Monday, 11 March 2013
Dear Vince: small business creation can be chaff as well as seedcorn
The United Kingdom's economy is showing some signs of life. There's a strong set of attributes there, under the permafrost. Film, theatre, the arts, universities, aeronautics, computer games, animation, financial services - it's not a bad list of things that the British do well.
And there are some positive indicators. Unemployment has been drifting downwards for many months. Inflation is likely to stay low, as I've explained elsewhere. Most commentators expect the UK to avoid a triple-dip recession... though I wouldn't count on that if I were you.
One number that you definitely shouldn't rely on is small business creation. The rapid rate of new business formation is often trundled out by Ministers desperately grasping for some straw in the economic wind - the Business Secretary, Vince Cable (above), did so on this week's BBC Sunday Politics.
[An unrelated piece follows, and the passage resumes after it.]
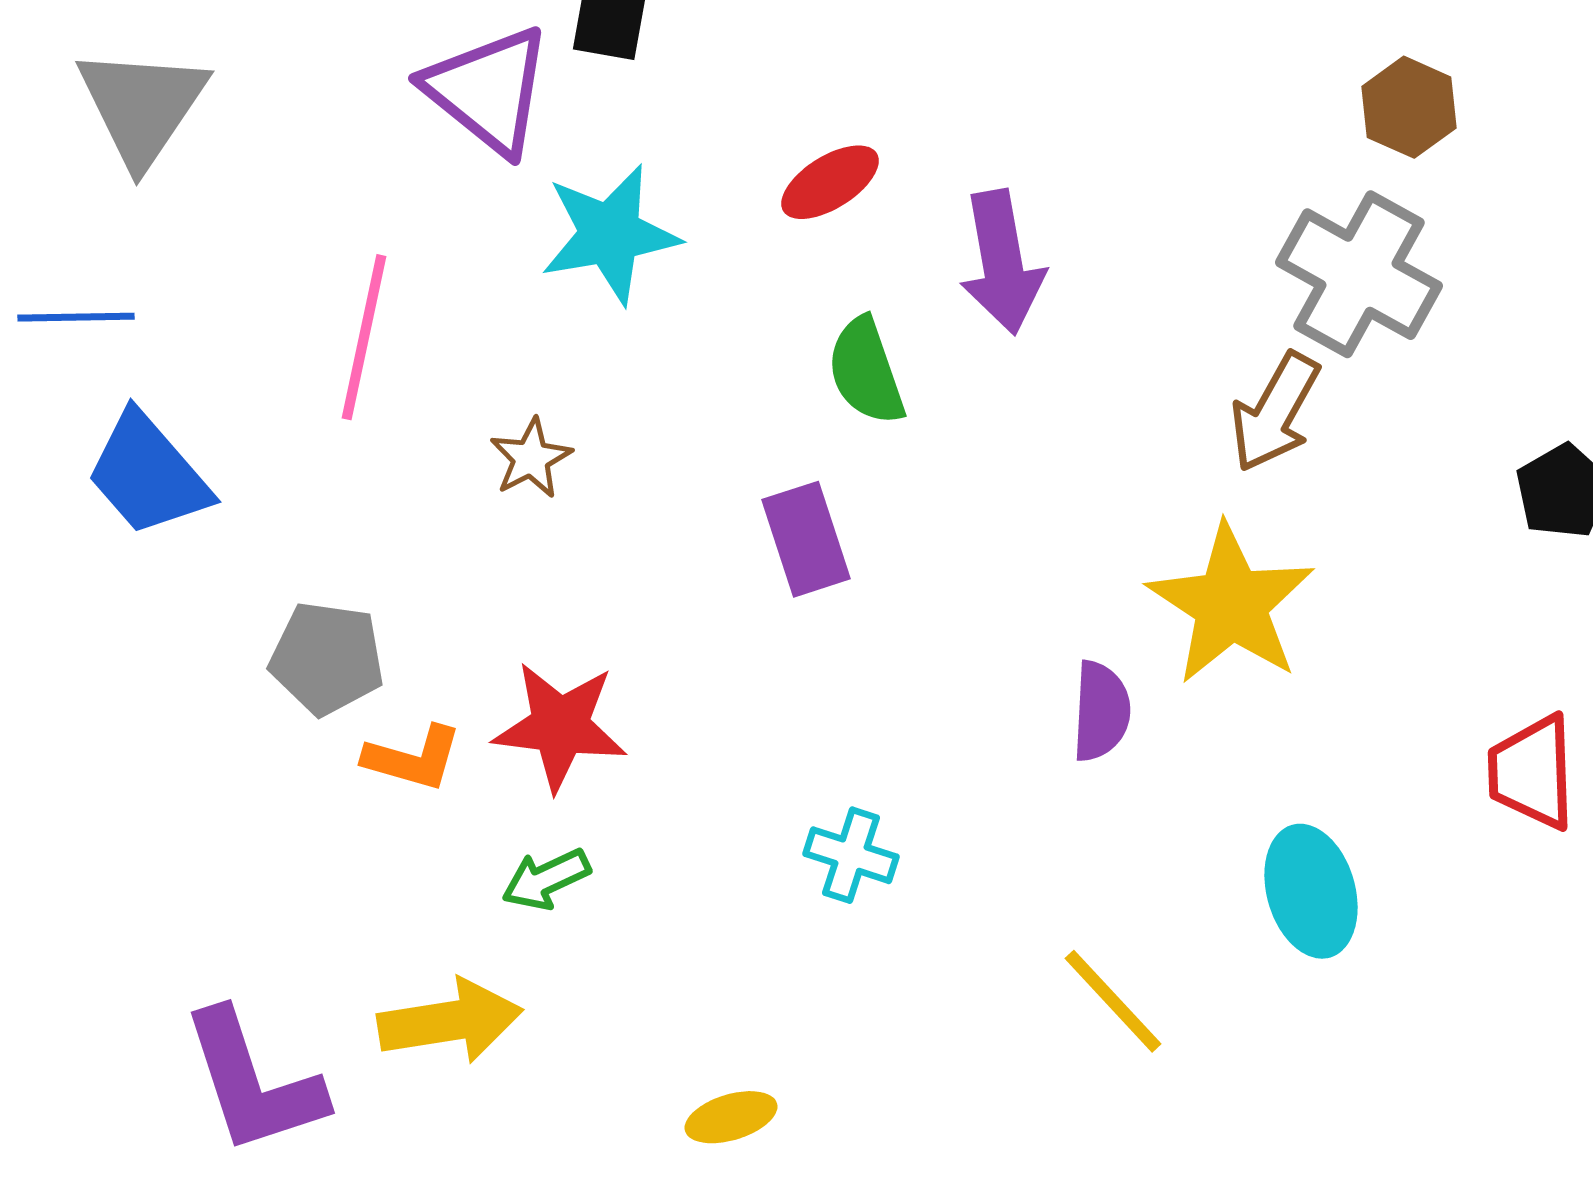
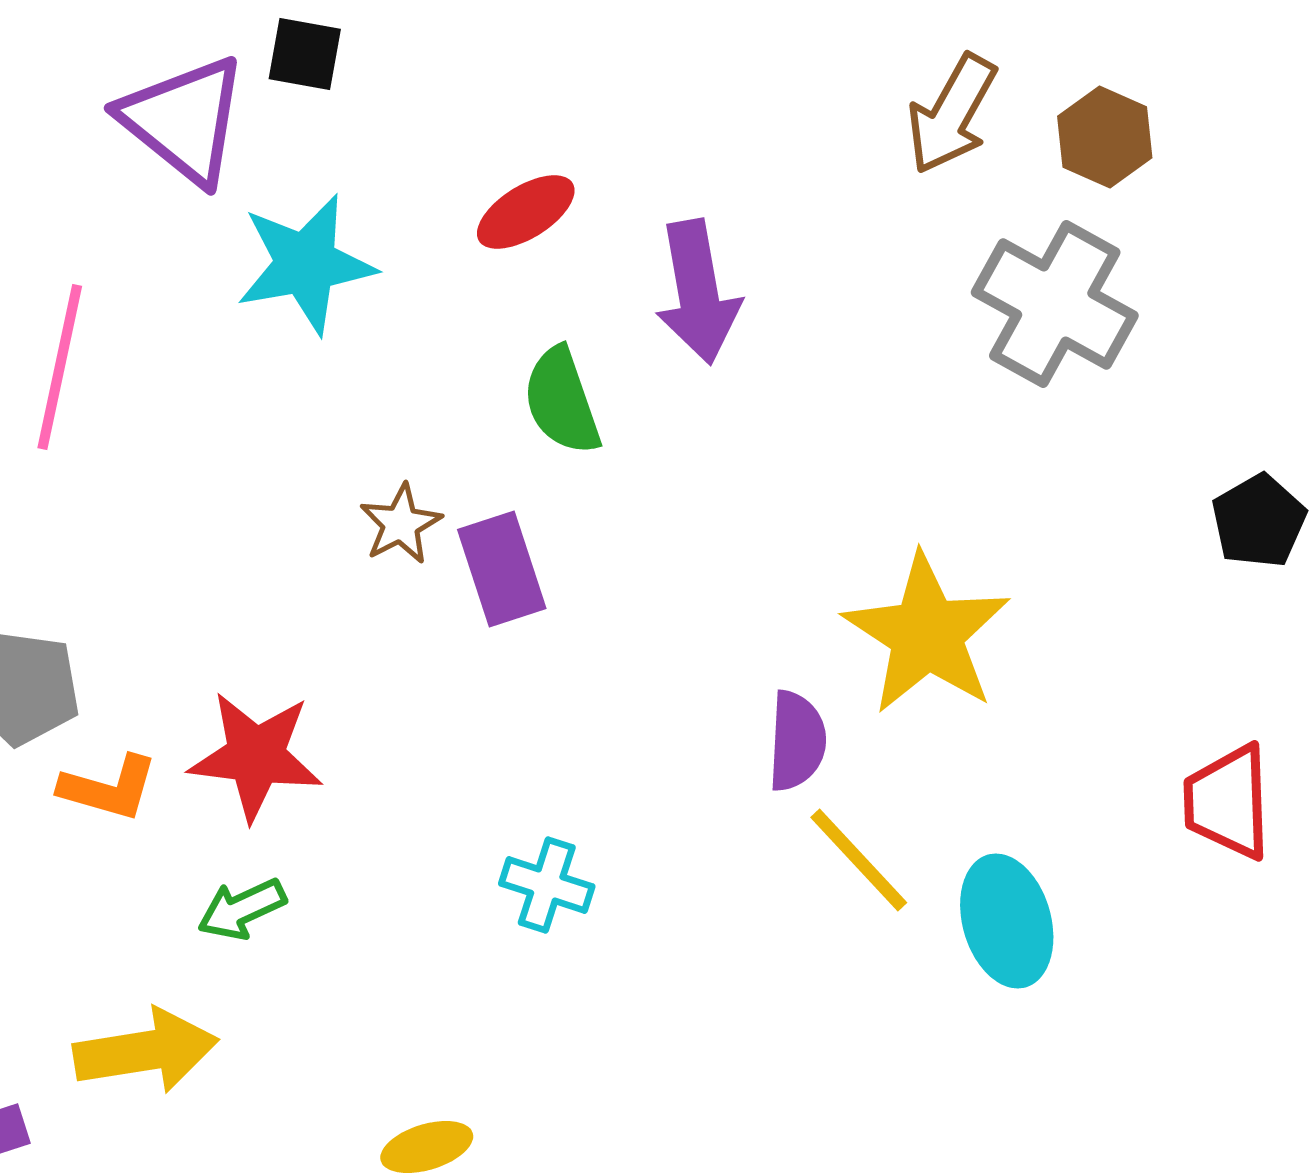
brown arrow: (1275, 412) -> (952, 114), moved
brown star: (531, 458) -> (401, 524), moved
yellow line: (1113, 1001) -> (859, 860), moved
But you know what? Any economic historian knows that this is nonsense. Throw lots of people out of work, as misguided financial and macroeconomic policies have been doing since 2007, and you'll get lots of people sitting around with lots of skills. Many of them will inevitably set up on their own, given low demand and not much call for their labour in the more traditional economy. Most of these new businesses will fail, by the way (especially in services) - something I hate to see, actually, but there it is. There's actually a very good article on this by James Foreman-Peck, an academic from Cardiff Business School, who taught me when I was a Masters student: it's called 'Seedcorn or Chaff', and it focuses on just this phenomenon during the Great Depression. Which is an inauspicious parallel, and the dynamics change all the time when you come to think about it, but there you are.
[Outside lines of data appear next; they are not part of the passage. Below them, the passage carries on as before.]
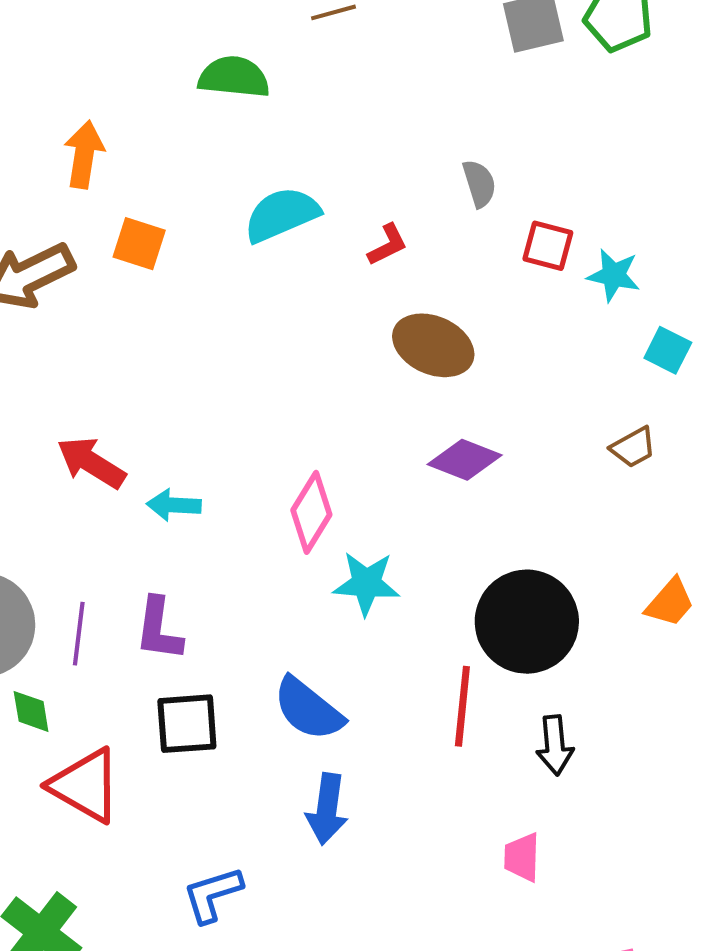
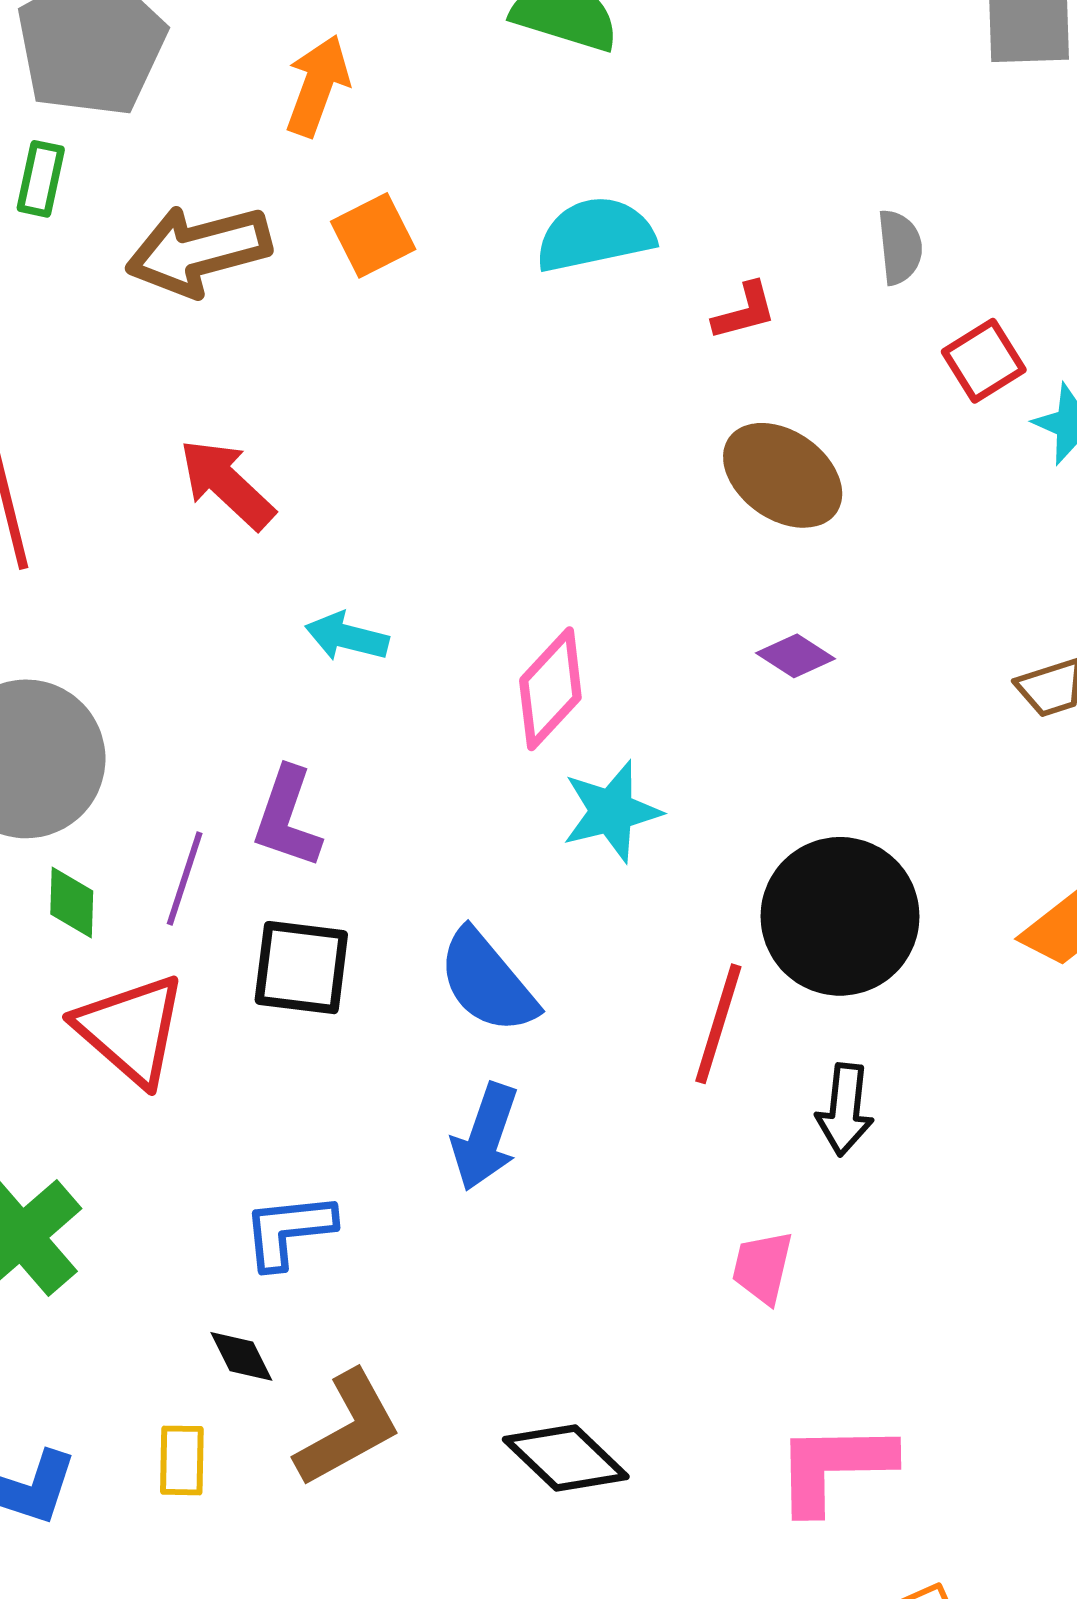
orange square: (139, 244) -> (373, 235), turned 34
red square: (548, 246) -> (984, 361), turned 32
purple diamond: (465, 460) -> (795, 656), size x0.7
red arrow: (91, 463) -> (227, 484), moved
cyan star: (366, 583) -> (612, 811), turned -30
purple line: (79, 634) -> (185, 879), moved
What we're seeing is the chaff cast out by the great growth-mashing machine of deflation. One that leaves people little option but to try to earn a little money in any way they can think of.
And all the while it'll be undermining the most efficient large-scale parts of the economy - preventing their reorganisation, their restructuring and their drive for better conditions among their workforces... which is not an unconnected ambition, actually, but that's a point for another day. Industries that do the real heavy lifting - like construction, which is still in real trouble, and might prevent us escaping the austerity fundamentalists' black hole for some time yet.
Small business creation may or may not be a good sign. But it isn't one of those green shoots we should be paying most attention to. Until we get properly positive growth numbers, all the man-in-a-van startups in the world will be like March snow in April. They'll melt away and leave little behind but the memories.